-- ENTRIES SHOWN follows --

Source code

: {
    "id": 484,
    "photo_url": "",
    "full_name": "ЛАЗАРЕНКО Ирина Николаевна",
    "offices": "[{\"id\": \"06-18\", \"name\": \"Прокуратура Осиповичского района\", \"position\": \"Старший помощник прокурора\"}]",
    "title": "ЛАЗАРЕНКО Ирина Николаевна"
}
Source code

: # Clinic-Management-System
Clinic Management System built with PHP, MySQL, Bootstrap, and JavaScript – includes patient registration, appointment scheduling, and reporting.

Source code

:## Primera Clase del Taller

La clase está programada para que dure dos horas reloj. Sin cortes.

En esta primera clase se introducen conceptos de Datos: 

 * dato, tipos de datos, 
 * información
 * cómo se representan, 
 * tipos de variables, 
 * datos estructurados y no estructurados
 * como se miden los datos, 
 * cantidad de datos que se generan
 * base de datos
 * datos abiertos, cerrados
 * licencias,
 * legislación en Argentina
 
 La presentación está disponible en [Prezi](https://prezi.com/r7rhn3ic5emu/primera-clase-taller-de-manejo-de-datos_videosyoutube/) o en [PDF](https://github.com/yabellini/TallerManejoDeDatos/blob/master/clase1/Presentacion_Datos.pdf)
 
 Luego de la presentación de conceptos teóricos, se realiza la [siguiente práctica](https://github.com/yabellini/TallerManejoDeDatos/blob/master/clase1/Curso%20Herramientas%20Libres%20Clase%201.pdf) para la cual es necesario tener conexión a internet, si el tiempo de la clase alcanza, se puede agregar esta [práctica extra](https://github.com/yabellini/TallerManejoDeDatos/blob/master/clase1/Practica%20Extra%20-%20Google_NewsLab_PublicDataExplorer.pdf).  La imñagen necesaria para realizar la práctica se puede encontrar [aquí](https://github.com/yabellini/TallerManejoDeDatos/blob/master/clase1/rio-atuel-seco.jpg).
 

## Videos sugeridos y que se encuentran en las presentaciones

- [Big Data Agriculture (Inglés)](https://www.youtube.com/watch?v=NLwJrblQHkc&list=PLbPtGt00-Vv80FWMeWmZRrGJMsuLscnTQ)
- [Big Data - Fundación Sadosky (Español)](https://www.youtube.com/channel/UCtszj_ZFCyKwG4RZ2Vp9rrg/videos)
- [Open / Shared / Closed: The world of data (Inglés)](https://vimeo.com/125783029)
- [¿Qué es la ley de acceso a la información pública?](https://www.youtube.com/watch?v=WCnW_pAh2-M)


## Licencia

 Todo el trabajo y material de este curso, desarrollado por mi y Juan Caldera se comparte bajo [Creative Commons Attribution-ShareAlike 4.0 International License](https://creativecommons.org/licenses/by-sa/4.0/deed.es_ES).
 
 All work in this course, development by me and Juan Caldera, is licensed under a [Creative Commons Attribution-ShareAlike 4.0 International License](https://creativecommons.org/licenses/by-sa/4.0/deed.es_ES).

-- ENTRIES SHOWN concluded --

_EXERCISE INSTRUCTIONS:_
Could you reproduce only the lines from the one containing "- [Big Data Agriculture" through the end of the material, swapping every "Inglés" for "English" and leaving all else unchanged?

_COMPLETED TASK:_
- [Big Data Agriculture (English)](https://www.youtube.com/watch?v=NLwJrblQHkc&list=PLbPtGt00-Vv80FWMeWmZRrGJMsuLscnTQ)
- [Big Data - Fundación Sadosky (Español)](https://www.youtube.com/channel/UCtszj_ZFCyKwG4RZ2Vp9rrg/videos)
- [Open / Shared / Closed: The world of data (English)](https://vimeo.com/125783029)
- [¿Qué es la ley de acceso a la información pública?](https://www.youtube.com/watch?v=WCnW_pAh2-M)


## Licencia

 Todo el trabajo y material de este curso, desarrollado por mi y Juan Caldera se comparte bajo [Creative Commons Attribution-ShareAlike 4.0 International License](https://creativecommons.org/licenses/by-sa/4.0/deed.es_ES).
 
 All work in this course, development by me and Juan Caldera, is licensed under a [Creative Commons Attribution-ShareAlike 4.0 International License](https://creativecommons.org/licenses/by-sa/4.0/deed.es_ES).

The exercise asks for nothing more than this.